Мою мать звали Миёко Исикава. Она родилась в 1925 году. Ее родители держали лавку на углу старой торговой улицы, где продавали цыплят. Моя бабушка Хацу управляла магазином, работа эта была тяжелой и грязной. Куриное мясо было накромсано кое-как и упаковано соответственно. Совсем не так, как сейчас. Перед лавкой в беспорядке были навалены клетки, и когда приходил кто-нибудь из покупателей, бабушка тут же выхватывала оттуда пронзительно кудахтавшую курицу и при нем отсекала ей голову.
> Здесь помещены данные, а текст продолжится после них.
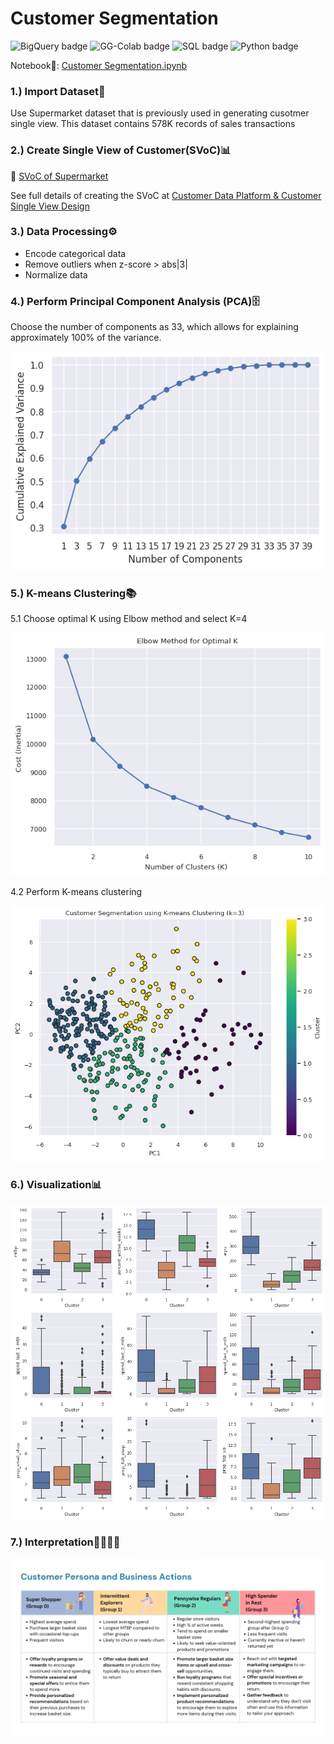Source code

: # Customer Segmentation
![BigQuery badge](https://img.shields.io/badge/-BigQuery-blue.svg) 
![GG-Colab badge](https://img.shields.io/badge/-Google--Colab-blue.svg)
![SQL badge](https://img.shields.io/badge/-SQL-green.svg)
![Python badge](https://img.shields.io/badge/-Python-green.svg)

Notebook:open_book:: [Customer Segmentation.ipynb](https://github.com/JamjureeK/MADT8101-Customer-Analytics/blob/dff048c52761c6cc403087134c5f007ea2e31535/%2304%20Customer%20Segmentation/Customer_Segmentation.ipynb)

### 1.) Import Dataset:open_file_folder:
Use Supermarket dataset that is previously used in generating cusotmer single view. This dataset contains 578K records of sales transactions

### 2.) Create Single View of Customer(SVoC):bar_chart:

:round_pushpin: [SVoC of Supermarket](https://github.com/JamjureeK/MADT8101-Customer-Analytics/blob/11aa2c925832c4535f47d891aef752b372aab8d3/%2304%20Customer%20Segmentation/svoc_supermarket.csv)

See full details of creating the SVoC at [Customer Data Platform & Customer Single View Design](https://github.com/JamjureeK/MADT8101-Customer-Analytics/tree/41d322e452e9e9e00917b749b96a06de5ac8d5f5/%2301%20Customer%20Data%20Platfrom%20%26%20Customer%20Single%20View%20Design)

### 3.) Data Processing:gear:
- Encode categorical data
- Remove outliers when z-score > abs|3|
- Normalize data

### 4.) Perform Principal Component Analysis (PCA):file_cabinet:
Choose the number of components as 33, which allows for explaining approximately 100% of the variance.

![Alt text](https://github.com/JamjureeK/MADT8101-Customer-Analytics/blob/1476da3dd4c1386d308cc6e90da9e7a5bb32d37b/%2304%20Customer%20Segmentation/pca.png)

### 5.) K-means Clustering:books:
5.1 Choose optimal K using Elbow method and select K=4

![Alt text](https://github.com/JamjureeK/MADT8101-Customer-Analytics/blob/1476da3dd4c1386d308cc6e90da9e7a5bb32d37b/%2304%20Customer%20Segmentation/k-means%20elbow.png)

4.2 Perform K-means clustering

![Alt text](https://github.com/JamjureeK/MADT8101-Customer-Analytics/blob/1476da3dd4c1386d308cc6e90da9e7a5bb32d37b/%2304%20Customer%20Segmentation/k-means.png)

### 6.) Visualization:bar_chart:

![Alt text](https://github.com/JamjureeK/MADT8101-Customer-Analytics/blob/1476da3dd4c1386d308cc6e90da9e7a5bb32d37b/%2304%20Customer%20Segmentation/Visualize.png)

### 7.) Interpretation:family_man_woman_girl_boy:
![Alt text](https://github.com/JamjureeK/MADT8101-Customer-Analytics/blob/1476da3dd4c1386d308cc6e90da9e7a5bb32d37b/%2304%20Customer%20Segmentation/Customer%20Persona%20and%20Business%20Actions.png)









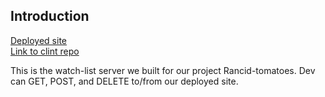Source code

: 
## Introduction

[Deployed site](https://rancid-tomatillos-server-tl.herokuapp.com/watch-list)
</br>
[Link to clint repo](https://github.com/Elle624/rancid-tomatoes)

This is the watch-list server we built for our project Rancid-tomatoes. Dev can GET, POST, and DELETE to/from our deployed site.

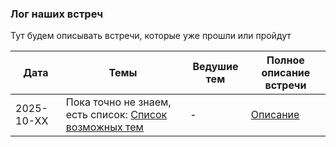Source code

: ### Лог наших встреч 

Тут будем описывать встречи, которые уже прошли или пройдут

Дата | Темы | Ведушие тем | Полное описание встречи
-----|------|-------------|--------
2025-10-XX | Пока точно не знаем, есть список: [Список возможных тем](./1.%202025-10-XX%20initial%20meetup.md#%D0%B8%D0%B4%D0%B5%D0%B8-%D0%B4%D0%BB%D1%8F-%D0%B4%D0%BE%D0%BA%D0%BB%D0%B0%D0%B4%D0%BE%D0%B2) | - | [Описание](./1.%202025-10-XX%20initial%20meetup.md)

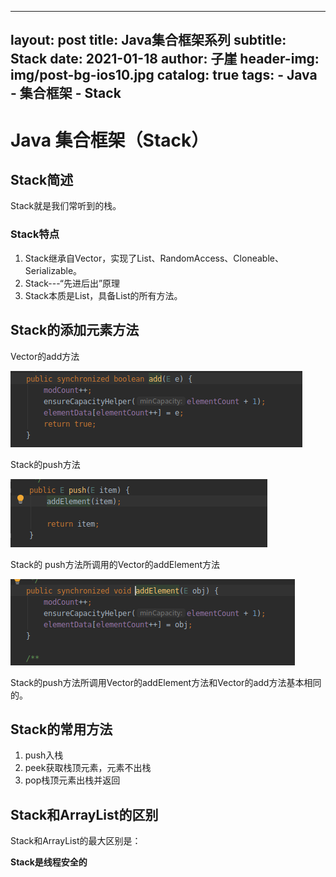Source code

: 
---
layout:     post
title:      Java集合框架系列
subtitle:    Stack
date:       2021-01-18
author:     子崖
header-img: img/post-bg-ios10.jpg
catalog: 	 true
tags:
    - Java
    - 集合框架
    - Stack
---

# Java 集合框架（Stack）

## Stack简述

Stack就是我们常听到的栈。

### Stack特点

1. Stack继承自Vector，实现了List、RandomAccess、Cloneable、Serializable。
2. Stack---“先进后出”原理
3. Stack本质是List，具备List的所有方法。

## Stack的添加元素方法

Vector的add方法

![Java-Vector-add()](../img/Java-Vector-add().png)

Stack的push方法

![Java-Stack-push()](../img/Java-Stack-push().png)

Stack的 push方法所调用的Vector的addElement方法

![Java-Stack-push-addElement()](../img/Java-Stack-push-addElement().png)

Stack的push方法所调用Vector的addElement方法和Vector的add方法基本相同的。

## Stack的常用方法

1. push入栈
2. peek获取栈顶元素，元素不出栈
3. pop栈顶元素出栈并返回

## Stack和ArrayList的区别

Stack和ArrayList的最大区别是：

**Stack是线程安全的**

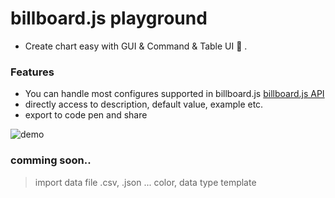# billboard.js playground

- Create chart easy with GUI & Command & Table UI 🎨 .

### Features
- You can handle most configures supported in billboard.js [billboard.js API](https://naver.github.io/billboard.js/release/latest/doc/)
- directly access to description, default value, example etc.
- export to code pen and share

![demo](https://user-images.githubusercontent.com/3433156/32003963-a68fce54-b9db-11e7-8694-8241c2b06a20.gif)




### comming soon..
> import data file .csv, .json ...
> color, data type template

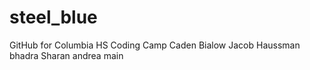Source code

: # steel_blue
GitHub for Columbia HS Coding Camp
Caden Bialow
Jacob Haussman
bhadra
Sharan
andrea
main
Бабушка страдала от астмы, на нее часто нападали приступы кашля. Когда я приходил из школы или еще откуда-нибудь домой, она, выгнув спину, просила меня: «Мабо, потри-ка ты мне спинку». И я несколько минут гладил и растирал тщедушную старушечью спину. А она всегда говорила мне: «Ты – добрый мальчик. Ты не будь таким, как твой отец. Я понять не могу, почему ваша мама сделала такую ошибку, выйдя за него».
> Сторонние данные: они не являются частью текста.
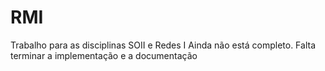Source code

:# RMI
Trabalho para as disciplinas SOII e Redes I
Ainda não está completo. Falta terminar a implementação e a documentação

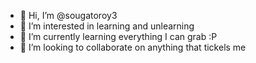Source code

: - 👋 Hi, I’m @sougatoroy3
- 👀 I’m interested in learning and unlearning
- 🌱 I’m currently learning everything I can grab :P
- 💞️ I’m looking to collaborate on anything that tickels me

<!---
sougatoroy3/sougatoroy3 is a ✨ special ✨ repository because its `README.md` (this file) appears on your GitHub profile.
You can click the Preview link to take a look at your changes.
--->
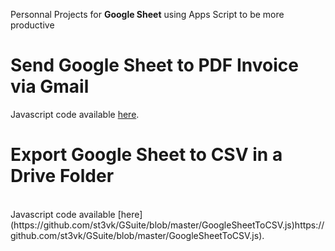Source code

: Personnal Projects for <b>Google Sheet</b> using Apps Script to be more productive
</br>
<H1>Send Google Sheet to PDF Invoice via Gmail</H1>

Javascript code available [here](https://github.com/st3vk/GSuite/blob/master/GoogleSheetPDFInvoiceEmail.js). 

<H1>Export Google Sheet to CSV in a Drive Folder</H1>
</br>
Javascript code available [here](https://github.com/st3vk/GSuite/blob/master/GoogleSheetToCSV.js)https://github.com/st3vk/GSuite/blob/master/GoogleSheetToCSV.js). 
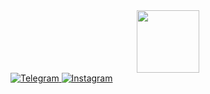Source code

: <div id="header" align="center">
  <img src="https://media.giphy.com/media/du3J3cXyzhj75IOgvA/giphy.gif" width="100" />
</div>
<div id="badges">
    <a href="https://t.me/Max_Grush">
  <img src="https://img.shields.io/badge/-Telegram-blue?logo=telegram&logoColor=white&style=for-the-badge" alt="Telegram"/>
  </a>
   <a href="https://instagram.com/max_longboard_co?igshid=YmMyMTA2M2Y=">
  <img src="https://img.shields.io/badge/Instagram-red?style=for-the-badge&logo=instagram&logoColor=white" alt="Instagram"/>
      </a>
</div>
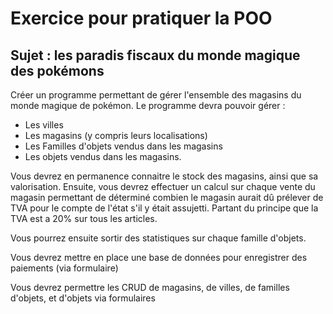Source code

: # Exercice pour pratiquer la POO

## Sujet : les paradis fiscaux du monde magique des pokémons

Créer un programme permettant de gérer l'ensemble des magasins du monde magique de pokémon. Le programme devra pouvoir gérer : 
- Les villes
- Les magasins (y compris leurs localisations)
- Les Familles d'objets vendus dans les magasins
- Les objets vendus dans les magasins.

Vous devrez en permanence connaitre le stock des magasins, ainsi que sa valorisation. Ensuite, vous devrez effectuer un calcul sur chaque vente du magasin permettant de déterminé combien le magasin aurait dû prélever de TVA pour le compte de l'état s'il y était assujetti. Partant du principe que la TVA est a 20% sur tous les articles.

Vous pourrez ensuite sortir des statistiques sur chaque famille d'objets.

Vous devrez mettre en place une base de données pour enregistrer des paiements (via formulaire)

Vous devrez permettre les CRUD de magasins, de villes, de familles d'objets, et d'objets via formulaires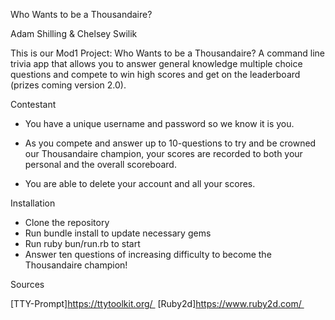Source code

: Who Wants to be a Thousandaire? 

Adam Shilling & Chelsey Swilik 

This is our Mod1 Project: Who Wants to be a Thousandaire? A command line trivia app that allows you to answer general knowledge multiple choice questions and compete to win high scores and get on the leaderboard (prizes coming version 2.0).

Contestant 

- You have a unique username and password so we know it is you. 

- As you compete and answer up to 10-questions to try and be crowned our Thousandaire champion, your scores are recorded to both your personal and the overall scoreboard. 

- You are able to delete your account and all your scores. 


Installation 

 
- Clone the repository
- Run bundle install to update necessary gems
- Run ruby bun/run.rb to start
- Answer ten questions of increasing difficulty to become the Thousandaire champion! 

Sources

[TTY-Prompt]https://ttytoolkit.org/ 
[Ruby2d]https://www.ruby2d.com/ 
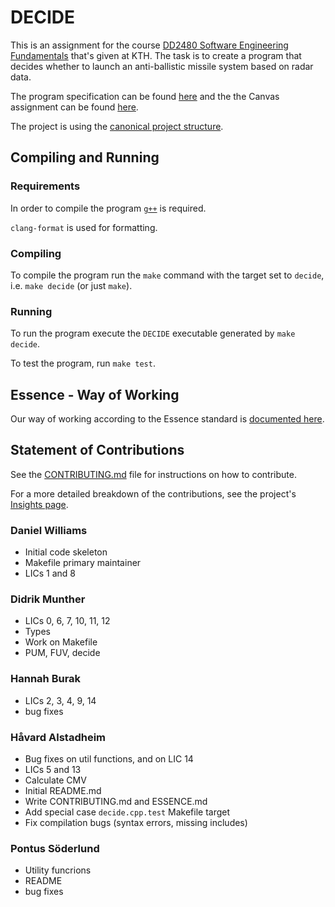 # DECIDE

This is an assignment for the course [DD2480 Software Engineering Fundamentals](https://www.kth.se/student/kurser/kurs/DD2480?l=en) that's given at KTH. The task is to create a program that decides whether to launch an anti-ballistic missile system based on radar data.

The program specification can be found [here](./decide.pdf) and the the Canvas assignment can be found [here](https://canvas.kth.se/courses/37918/assignments/235345).

The project is using the [canonical project structure](https://www.open-std.org/jtc1/sc22/wg21/docs/papers/2018/p1204r0.html).

## Compiling and Running

### Requirements

In order to compile the program [`g++`](https://gcc.gnu.org/) is required.

`clang-format` is used for formatting.

### Compiling

To compile the program run the `make` command with the target set to `decide`, i.e. `make decide` (or just `make`).

### Running

To run the program execute the `DECIDE` executable generated by `make decide`.

To test the program, run `make test`.

## Essence - Way of Working

Our way of working according to the Essence standard is [documented here](./ESSENCE.md).

## Statement of Contributions

See the [CONTRIBUTING.md](./CONTRIBUTING.md) file for instructions on how to contribute.

For a more detailed breakdown of the contributions, see the project's [Insights page](https://github.com/soffan-group-25/decide/pulse).

### Daniel Williams
- Initial code skeleton
- Makefile primary maintainer
- LICs 1 and 8

### Didrik Munther
- LICs 0, 6, 7, 10, 11, 12
- Types
- Work on Makefile
- PUM, FUV, decide

### Hannah Burak
- LICs 2, 3, 4, 9, 14
- bug fixes

### Håvard Alstadheim
- Bug fixes on util functions, and on LIC 14
- LICs 5 and 13
- Calculate CMV
- Initial README.md
- Write CONTRIBUTING.md and ESSENCE.md
- Add special case `decide.cpp.test` Makefile target
- Fix compilation bugs (syntax errors, missing includes)

### Pontus Söderlund
- Utility funcrions
- README
- bug fixes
Я понимал, почему она говорила «ошибка». Семью Исикава все уважали, эта фамилия была известна в округе с незапамятных времен. В Мидзонокути было много Исикава. Они и остальная часть местных жителей сформировали сплоченное сообщество. Мой дедушка, Сёукити, умер еще до моего рождения, но мне всегда рассказывали, каким хорошим и добрым человеком он был, как заботился о семье и других людях в округе. Он отдал мою мать в среднюю школу для девочек и убедил обучиться шитью. Хотя семью нельзя было назвать богатой, дед Сёукити изо всех сил старался дать своим детям хоть какое-то образование.
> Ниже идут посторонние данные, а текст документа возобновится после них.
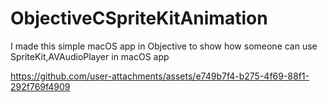 # ObjectiveCSpriteKitAnimation
I made this simple macOS app in Objective to show how someone can use SpriteKit,AVAudioPlayer in macOS app


https://github.com/user-attachments/assets/e749b7f4-b275-4f69-88f1-292f769f4909

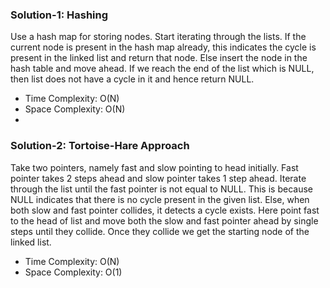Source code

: ### Solution-1: Hashing
Use a hash map for storing nodes.
Start iterating through the lists. If the current node is present in the hash map already, this indicates the cycle is present in the linked list and return that node.
Else insert the node in the hash table and move ahead. If we reach the end of the list which is NULL, then list does not have a cycle in it and hence return NULL.
- Time Complexity: O(N)
- Space Complexity: O(N)
- 
### Solution-2: Tortoise-Hare Approach
Take two pointers, namely fast and slow pointing to head initially. Fast pointer takes 2 steps ahead and slow pointer takes 1 step ahead.
Iterate through the list until the fast pointer is not equal to NULL. This is because NULL indicates that there is no cycle present in the given list.
Else, when both slow and fast pointer collides, it detects a cycle exists. Here point fast to the head of list and move both the slow and fast pointer ahead by single steps until they collide. Once they collide we get the starting node of the linked list.
- Time Complexity: O(N)
- Space Complexity: O(1)
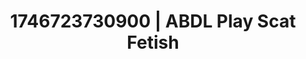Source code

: ---
categories:
- AI-generated
- Morning seduction
- Erotic oil massage
- Dark fantasy erotica
- Hands-on body
- Smudged makeup
- ASMR
- Cosplay
image: /assets/images/1746723730900.jpg
layout: post
seo:
  description: Featured content with high-quality ABDL Play, Scat Fetish. HD images
    available.
  keywords: ABDL Play, Scat Fetish
  og_image: /assets/images/1746723730900.jpg
  schema_type: VisualArtwork
tags:
- ABDL Play
- Scat Fetish
- '#1746723730900'
title: 1746723730900 | ABDL Play Scat Fetish
---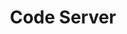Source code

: ---
title: Code Server
title_meta: Use Code Server (VS Code) in your browser to manage WordPress
description: "All SiteBay hosted WordPress sites include a code-server instance, allow you to design and develop your site faster."
---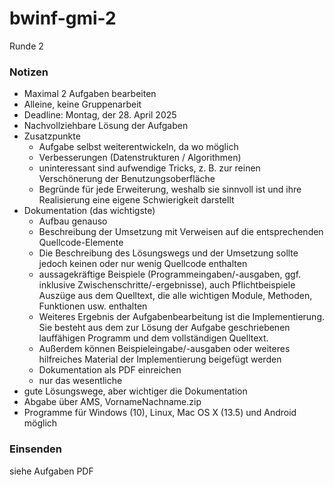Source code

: # bwinf-gmi-2
Runde 2


### Notizen

- Maximal 2 Aufgaben bearbeiten
- Alleine, keine Gruppenarbeit
- Deadline: Montag, der 28. April 2025
- Nachvollziehbare Lösung der Aufgaben
- Zusatzpunkte
    - Aufgabe selbst weiterentwickeln, da wo möglich
    - Verbesserungen (Datenstrukturen / Algorithmen)
    - uninteressant sind aufwendige Tricks, z. B. zur reinen Verschönerung der Benutzungsoberfläche
    - Begründe für jede Erweiterung, weshalb sie sinnvoll ist und ihre Realisierung eine eigene Schwierigkeit darstellt
- Dokumentation (das wichtigste)
    - Aufbau genauso
    - Beschreibung der Umsetzung mit Verweisen auf die entsprechenden Quellcode-Elemente
    - Die Beschreibung des Lösungswegs und der Umsetzung sollte jedoch keinen oder nur wenig Quellcode enthalten
    - aussagekräftige Beispiele (Programmeingaben/-ausgaben, ggf. inklusive Zwischenschritte/-ergebnisse), auch Pflichtbeispiele
    Auszüge aus dem Quelltext, die alle wichtigen Module, Methoden, Funktionen usw. enthalten
    - Weiteres Ergebnis der Aufgabenbearbeitung ist die Implementierung. Sie besteht aus dem zur
    Lösung der Aufgabe geschriebenen lauffähigen Programm und dem vollständigen Quelltext.
    - Außerdem können Beispieleingabe/-ausgaben oder weiteres hilfreiches Material der Implementierung beigefügt werden
    - Dokumentation als PDF einreichen
    - nur das wesentliche
- gute Lösungswege, aber wichtiger die Dokumentation
- Abgabe über AMS, VornameNachname.zip
- Programme für Windows (10), Linux, Mac OS X (13.5) und Android möglich

### Einsenden
siehe Aufgaben PDF
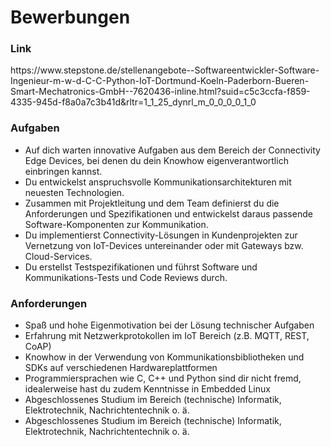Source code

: # Bewerbungen

<h3>Link</h3>
https://www.stepstone.de/stellenangebote--Softwareentwickler-Software-Ingenieur-m-w-d-C-C-Python-IoT-Dortmund-Koeln-Paderborn-Bueren-Smart-Mechatronics-GmbH--7620436-inline.html?suid=c5c3ccfa-f859-4335-945d-f8a0a7c3b41d&rltr=1_1_25_dynrl_m_0_0_0_0_1_0

<h3>Aufgaben</h3>
<ul>
  <li>Auf dich warten innovative Aufgaben aus dem Bereich der Connectivity Edge Devices, bei denen du dein Knowhow eigenverantwortlich einbringen kannst.​</li>
  <li>Du entwickelst anspruchsvolle Kommunikationsarchitekturen mit neuesten Technologien.​</li>
  <li>Zusammen mit Projektleitung und dem Team definierst du die Anforderungen und Spezifikationen und entwickelst daraus passende Software-Komponenten zur Kommunikation.​</li>
  <li>Du implementierst Connectivity-Lösungen in Kundenprojekten zur Vernetzung von IoT-Devices untereinander oder mit Gateways bzw. Cloud-Services.​</li>
  <li>Du erstellst Testspezifikationen und führst Software und Kommunikations-Tests und Code Reviews durch. </li>
</ul>

<h3>Anforderungen</h3>
<ul>
  <li>Spaß und hohe Eigenmotivation bei der Lösung technischer Aufgaben​</li>
  <li>Erfahrung mit Netzwerkprotokollen im IoT Bereich (z.B. MQTT, REST, CoAP)</li>
  <li>Knowhow in der Verwendung von Kommunikationsbibliotheken und SDKs auf verschiedenen Hardwareplattformen​</li>
  <li>Programmiersprachen wie C, C++ und Python sind dir nicht fremd, idealerweise hast du zudem Kenntnisse in Embedded Linux​</li>
  <li>Abgeschlossenes Studium im Bereich (technische) Informatik, Elektrotechnik, Nachrichtentechnik o. ä.​</li>
  <li>Abgeschlossenes Studium im Bereich (technische) Informatik, Elektrotechnik, Nachrichtentechnik o. ä.​</li>
</ul>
Моя мать была женщиной с характером. У нее было овальное, по-своему красивое лицо. У моего отца, с другой стороны, были острые, как бритва глаза, хорошо сложенное тело и мускулистые плечи. Не знаю, что моя мать в нем нашла – вероятно, ее прельстили присущие ему уверенность, решительность и инстинкт выживания. Я точно знаю, что вся округа была в шоке, когда они поженились. За глаза люди прозвали их «красавицей и чудищем» и никак не могли уразуметь, почему она вышла замуж за такого ужасного человека.

Моя бабушка однажды сказала мне: «Корейцы – варвары». Я очень ее любил, но меня ее слова рассердили. Хотя я чувствовал себя японцем – и был убежден, что я японец, – я хоть и наполовину, но был корейцем, и бабушка это знала отлично. Старшие братья матери, Сиро и Тацукити, иногда тоже высказывались в подобном духе. Их призвали на службу в японскую армию в Маньчжурии, и оба всегда описывали корейцев как грязных побирушек без гроша за душой, как стадо обезьян. Правда, в присутствии моего отца никто не решался сказать такое. Но если его вблизи не было, Сиро всегда повторял: «Миёко должна развестись с ним и как можно скорее. Корейцы – гнилые насквозь». И хотя мне было очень не по душе слышать подобные вещи, я не мог не согласиться с ними. Я питал сильнейшее отвращение к отцу, уж он-то вполне соответствовал мерзкой репутации корейцев и, избивая мать, каждый раз подтверждал эту репутацию. Ведь все происходило на наших глазах – день за днем он изводил мать, пугал сестер, так с чего моей бабушке любить корейцев?